Stored items:
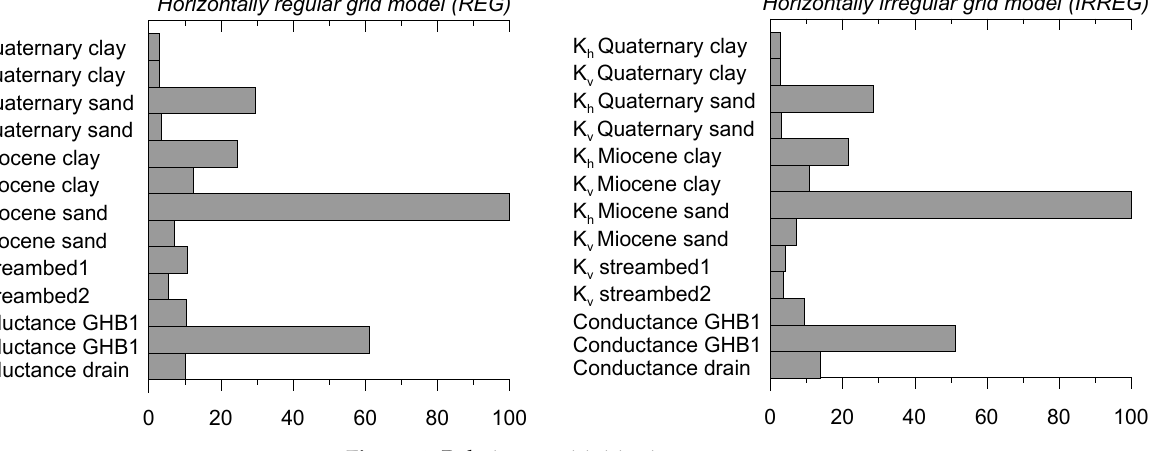
Figure 4. Relative sensitivities in percent.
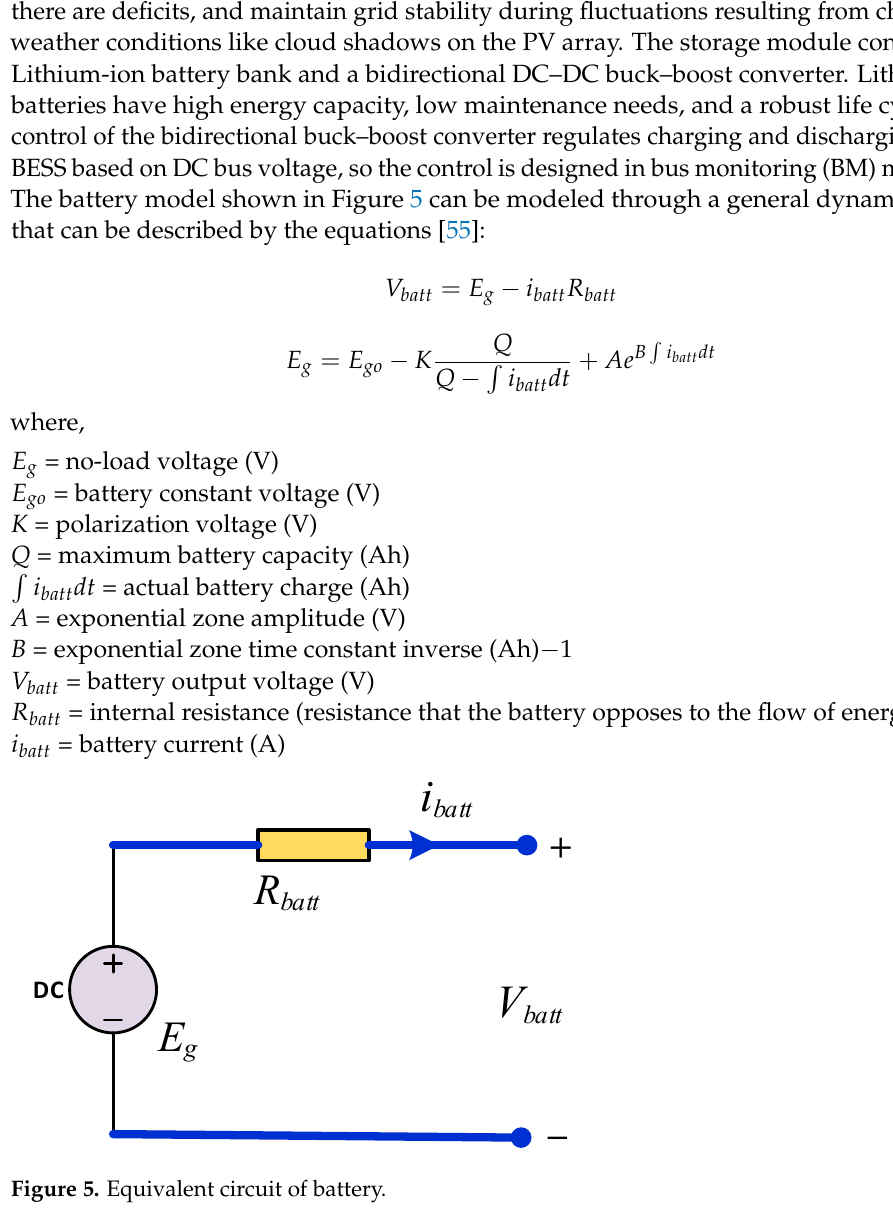
Figure 6. Battery local control.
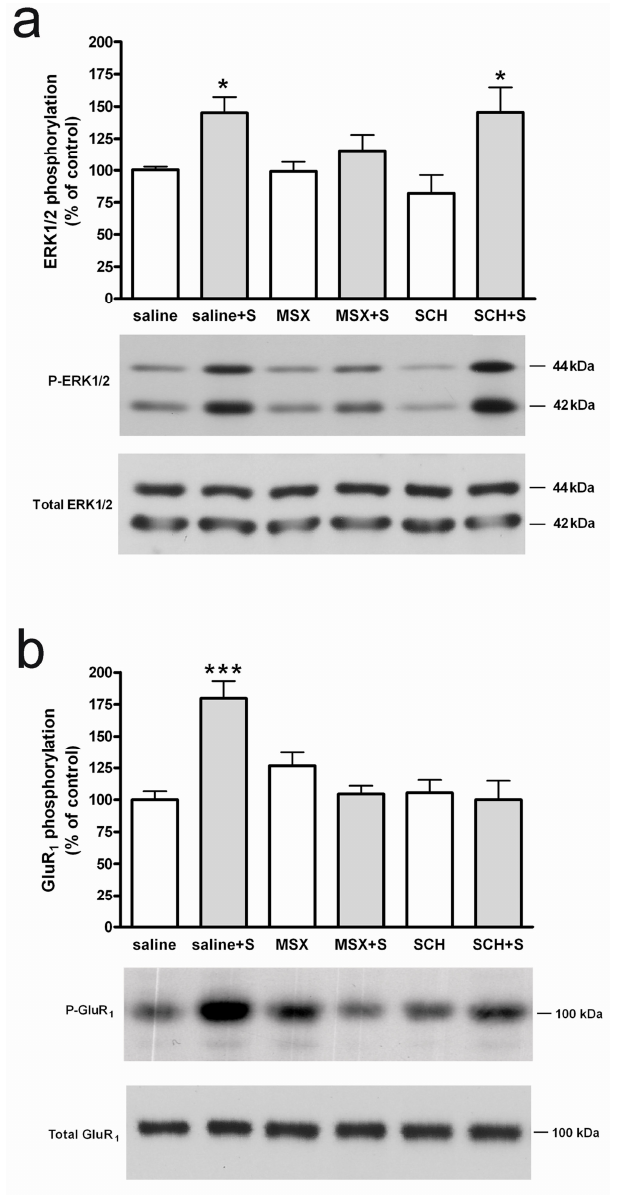
FIGURE 9. A 2A receptor antagonist–induced blockade of the striatal protein phosphorylation induced by cortical electrical stimulation. (a) The A 2A receptor antagonist MSX-3 (3 mg/kg), but not the D 1 receptor antagonist SCH23390 (0.3 mg/kg), counteracted striatal ERK1/2 phosphorylation induced by cortical stimulation. (b) Both MSX-3 and SCH23390 counteracted striatal PKA-dependent phosphorylation of GluR 1 subunit of AMPA receptor. Results are shown in means ± SEM (n = 6–13 per group) and representative Western blots. *, ***: significantly different compared to saline-treated group ( p < 0.05 and p < 0.001, respectively). “S” refers to cortical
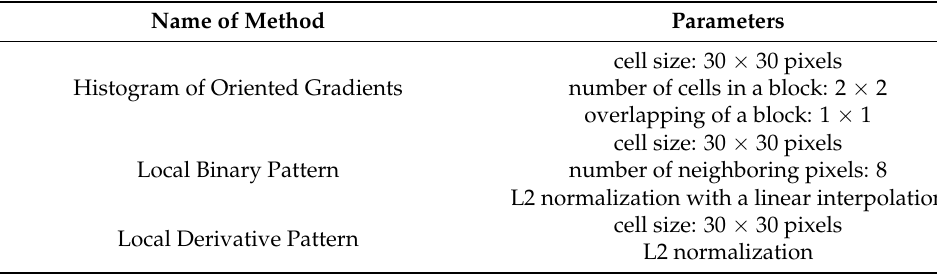
Table 1. Parameters of the algorithms used in the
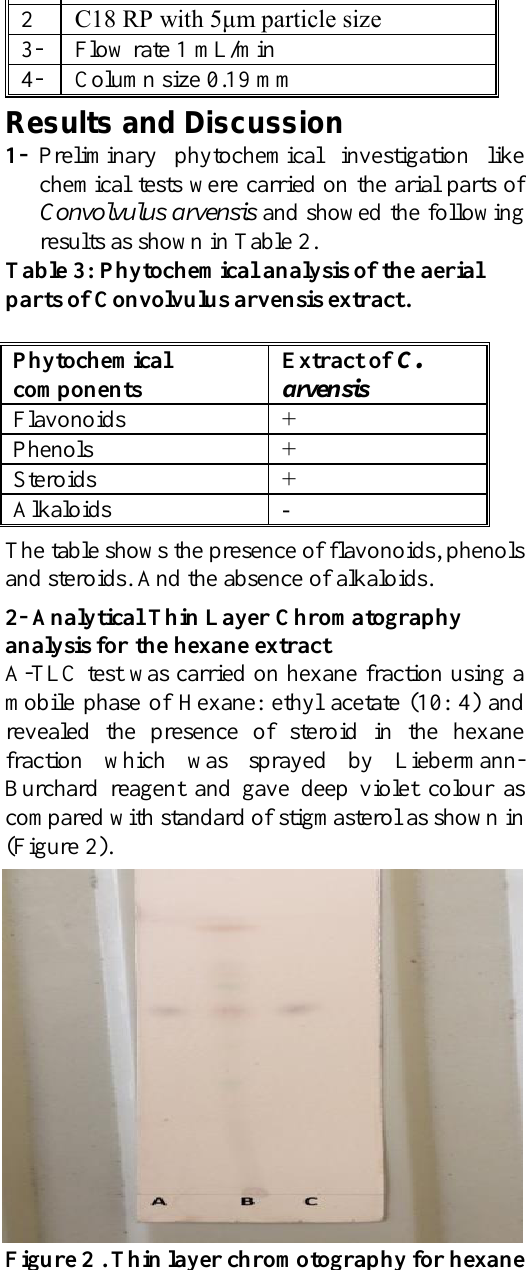
Table 2. LC mass condition for steroids 1- mobile phase, solvent A: 0.05% TFA in water, solvent B 0.05% TFA in methanol (pH 2.5).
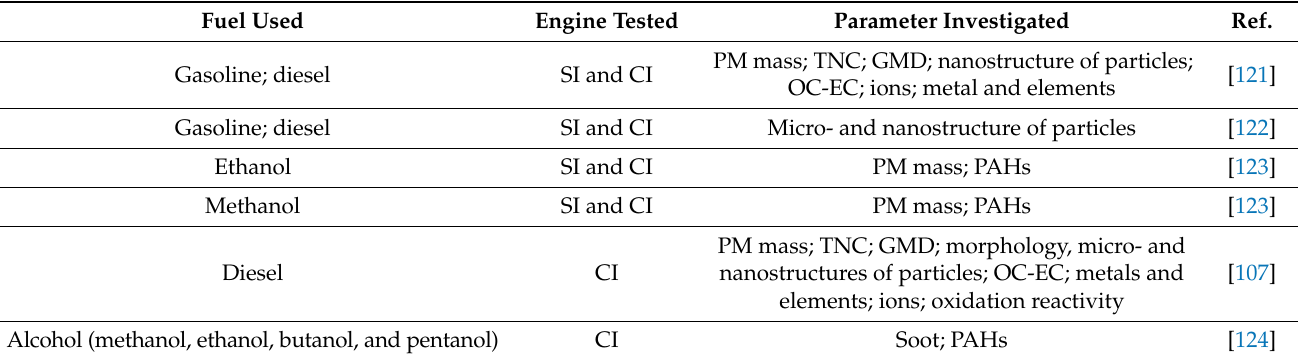
Table 4. Summary of the main parameters of the reviewed investigations available in the literature about the PM physicochemical properties of SI and CI engines.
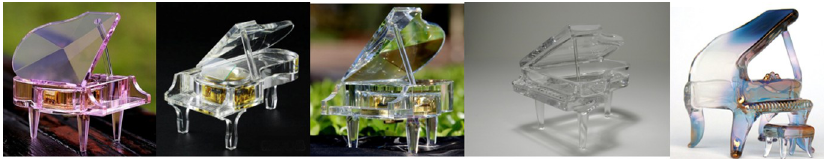
Fig 12. Five additional glass Pianos. VGG-19 incorrectly classified each of these five images despite correctly classifying the glass piano shown in Fig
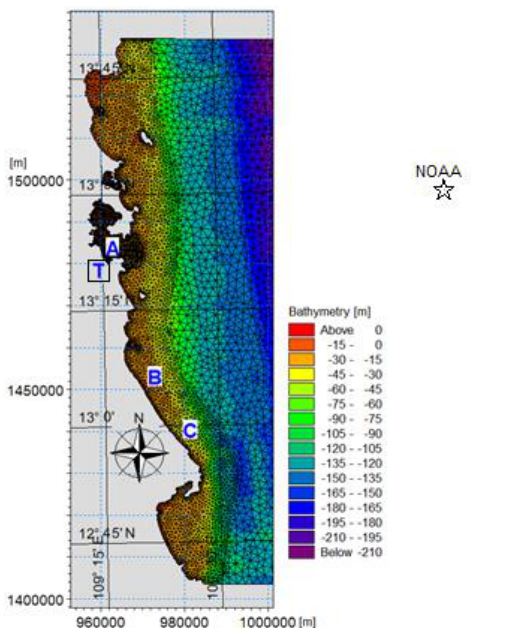
Fig. 3. Computational domain and grid with tidal (T) and wave gauging locations (A, B, C). The location for the NOAA wave data sampling data is also shown as a star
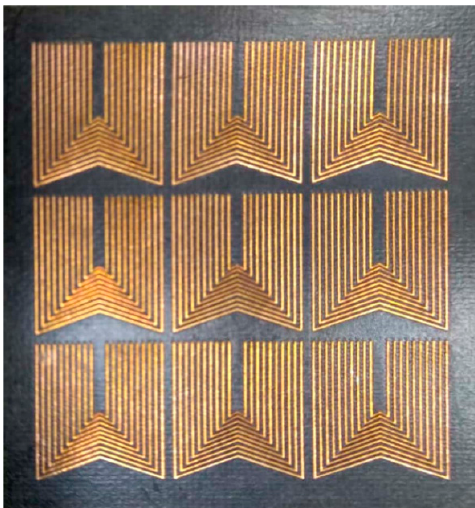
Figure 13. The fabricated code (ID: 1111111111).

What is needed | From the records above, copy exactly the stretch from the line holding "Table 2. LC" through the line holding "Table 4. Summary", both ends included, without the pictures.

Response to this task |
Table 2. LC mass condition for steroids 1- mobile phase, solvent A: 0.05% TFA in water, solvent B 0.05% TFA in methanol (pH 2.5).
Table 4. Summary of the main parameters of the reviewed investigations available in the literature about the PM physicochemical properties of SI and CI engines.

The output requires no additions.